Talvez mais importante ainda, uma plataforma de atribuição que escolha coletar dados dos usuários em um banco de dados gráfico particular, acessível a apenas um único anunciante, automaticamente limita o recebimento e a análise desses dados por outras empresas que estejam trabalhando com a mesma plataforma. Com essa abordagem, as empresas conseguem aliviar a pressão de preocupações de primeiros proprietários, mas sem abrir mão da personalização criada com base nesses dados tão essenciais. 

Em contraste, os gráficos compartilhados mesclam os dados dos usuários de todas as marcas que trabalham com o provedor de atribuição, o que acaba tornando esses dados acessíveis a todos, independentemente de qual empresa fez a combinação no princípio. Apesar disso ser vantajoso para marcas que podem não ter uma escala para compilar um banco de dados desse, essa abordagem também é problemática se considerarmos as implicações óbvias de privacidade, a dúvida sobre a confiabilidade dos dados baseados nessas implicações (por exemplo, quando os usuários solicitam que seus dados sejam excluídos) e as desvantagens competitivas de informações compartilhadas. 

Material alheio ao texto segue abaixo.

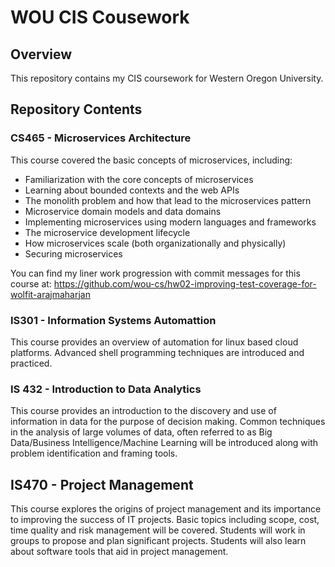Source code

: # WOU CIS Cousework

## Overview
This repository contains my CIS coursework for Western Oregon University.

## Repository Contents

### CS465 - Microservices Architecture
This course covered the basic concepts of microservices, including:
* Familiarization with the core concepts of microservices
* Learning about bounded contexts and the web APIs
* The monolith problem and how that lead to the microservices pattern
* Microservice domain models and data domains
* Implementing microservices using modern languages and frameworks
* The microservice development lifecycle
* How microservices scale (both organizationally and physically)
* Securing microservices

You can find my liner work progression with commit messages for this course at: https://github.com/wou-cs/hw02-improving-test-coverage-for-wolfit-arajmaharjan

### IS301 - Information Systems Automattion 
This course provides an overview of automation for linux based cloud platforms. Advanced shell programming techniques are introduced and practiced. 

### IS 432 - Introduction to Data Analytics
This course provides an introduction to the discovery and use of information in data for the purpose of decision making. Common techniques in the analysis of large volumes of data, often referred to as Big Data/Business Intelligence/Machine Learning will be introduced along with problem identification and framing tools.
 
## IS470 - Project Management 
This course explores the origins of project management and its importance to improving the success of IT projects. Basic topics including scope, cost, time quality and risk management will be covered. Students will work in groups to propose and plan significant projects. Students will also learn about software tools that aid in project management.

De acordo com a pesquisa MMA da AppsFlyer, 75% dos profissionais de marketing responderam “pouco ou nenhuma” quando questionados se atualmente fazem medições multicanais das jornadas de seus usuários, e apenas 5% usaram a atribuição omnichannel completa. Além disso, quando perguntamos se a implementação de atribuição baseada em pessoas fazia parte de seu plano para os próximos dois anos, apenas 20% disseram que sim. Claramente, a lacuna se encontra não só no potencial para a medição holística, mas também nas percepções de sua facilidade e sucesso.

Ainda assim, os profissionais de marketing tendem a estar cientes dos benefícios, mencionando otimização de orçamento (73% dos entrevistados), envio de mensagens relevantes (67%), direcionamento multicanais (63%) e identificação de fontes de mídia (53%) como seus benefícios principais. Atualmente, não se trata de “por que fazer atribuição baseada em pessoas”, mas sim de “como fazer atribuição baseada em pessoas”. Felizmente, considerando as soluções tecnológicas mencionadas acima, o futuro parece bastante promissor não só em termos de maiores taxas de adoção e implementação, mas também para os profissionais de marketing, conforme os provedores encontram as ferramentas certas para alcançar o potencial da atribuição baseada em pessoas.